Editor’s note: An earlier version of this story incorrectly reported toxicology results for Channon Christian and Christopher Newsom.
The defense team for the alleged ringleader in a torture slaying tipped its strategic hand Monday with a startling suggestion–this random attack on a Knox County couple may not have been so random after all.
Lemaricus Davidson’s defense attorney, David Eldridge, alluded to this claim in opening statements, telling jurors they would wind up questioning the state’s version of events “at the beginning” of what long has been viewed as a carjacking gone wrong.
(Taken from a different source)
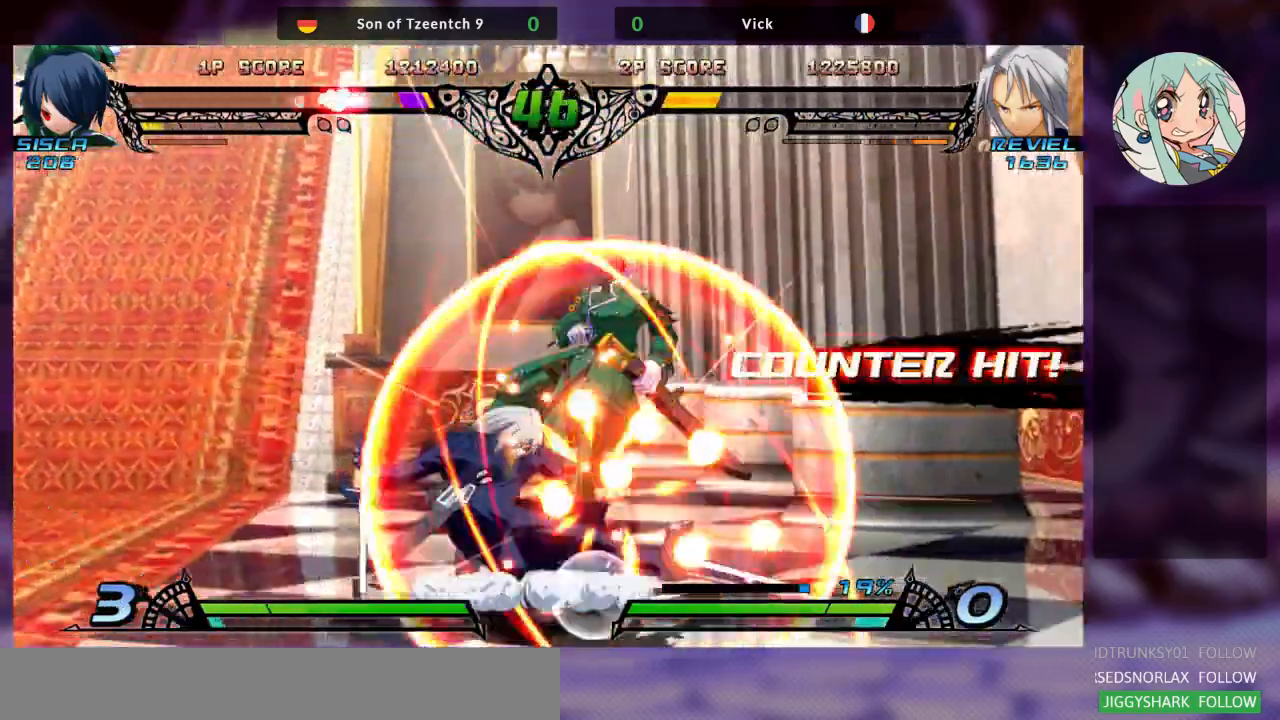
{"dt_ms": 500, "buttons": ["R1"], "left_stick": "left", "events": [[67, "R1", "up"], [67, "R2", "up"], [100, "left_stick", "center"], [233, "left_stick", "left"], [433, "R1", "down"], [467, "R2", "down"], [500, "R2", "up"]]}
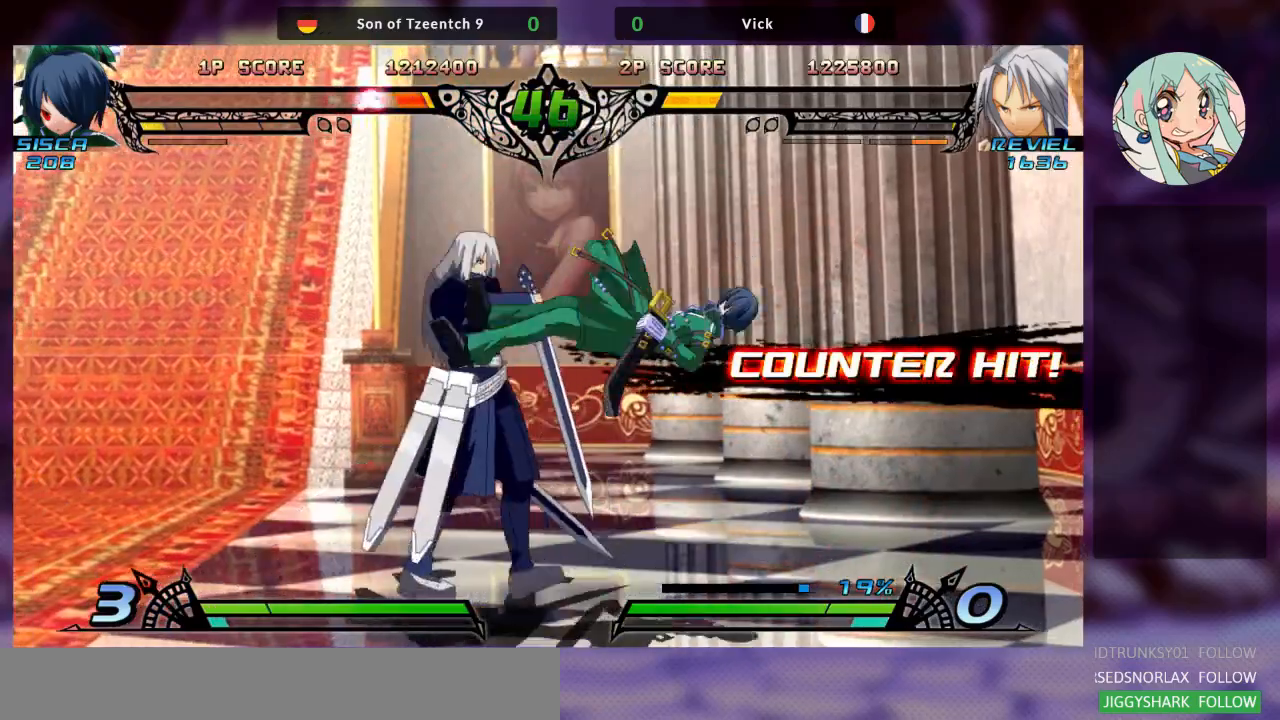
{"dt_ms": 500, "buttons": [], "left_stick": "center", "events": [[67, "R1", "up"], [67, "left_stick", "down"], [167, "left_stick", "right"], [200, "R1", "down"], [267, "left_stick", "center"], [300, "R1", "up"]]}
He did not elaborate.
But co-counsel Doug Trant later followed up with a question posed to slaying victim Channon Christian’s best friend, Kara Sowards, that offered a bit more clarity.
“Would it surprise you to learn (Christian and boyfriend Christopher Newsom) were seen at the Exxon on Cherry Street (before they were slain)?” Trant asked.
Davidson, 28, is standing trial this week on a slew of charges ranging from kidnapping to rape to murder in the January 2007 slayings of Christian, 21, and Newsom, 23. Prosecutors Leland Price and Takisha Fitzgerald have a mountain of forensic proof, including Davidson’s DNA on Christian’s clothing and body; his fingerprints on the couple’s belongings; and his palm print on a trash bag in which Christian’s body was wrapped and stuffed inside a garbage can in Davidson’s Chipman Street home.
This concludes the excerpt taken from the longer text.